Armbruster und Wege Testen Sie diese Ideen, indem Sie die Variation/Kovariation in den Blütenmerkmalen analysieren, die den Ort der Pollenplatzierung auf Bestäuber und den Stigmakontakt mit Bestäubern beeinflussen („Bestäubungsmechanikmerkmale“, PMTs) in Bezug auf die Variation/Kovariation in nicht-floralen Merkmalen und Blütenmerkmalen nicht direkt an der Bestäubungsmechanik beteiligt. Die Vorhersage war, dass PMTs relativ zu Anziehungsmerkmalen kanalisiert (gegen genetische und umweltbedingte Variationen gepuffert) sind, was sich in geringeren Varianzen und modularer Unabhängigkeit manifestiert. Die Autoren maßen die Blüten- und Blütenstandsstrukturen von zehn Arten von Triggerplants (Stylidium, Stylidiaceae) im Südwesten Australiens und analysierten die Daten unter Verwendung multivariater und bivariater Ansätze, um die modulare Struktur von floralen und nicht-floralen Merkmalen zu erkennen und Beweise für die Kanalisierung von PMTs zu bewerten .
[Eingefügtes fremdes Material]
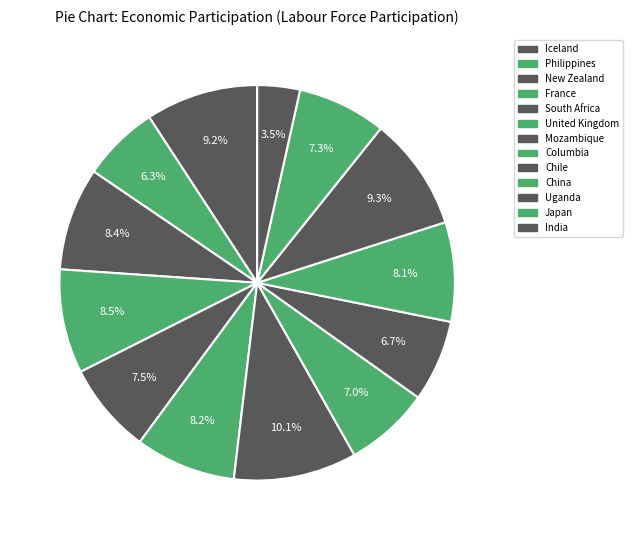

How many slices are in this pie chart?

13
Nur sechs der zehn Arten hatten entgegen der Berg-Erwartung PMTs mit kleineren Korrelationskoeffizienten als Anziehungsmerkmale. Allometrische und Varianzmuster stimmten jedoch im Allgemeinen mit den Vorhersagen einer erweiterten Berg-Hypothese und der adaptiven Genauigkeit überein. Es gab eine modulare Trennung der meisten floralen Merkmale von nicht-floralen Merkmalen und eine klare intraflorale modulare Struktur. PMTs zeigten bei neun bzw. acht von zehn Arten eine geringere proportionale Variation und flachere allometrische Steigungen als Bestäuberanziehungsmerkmale.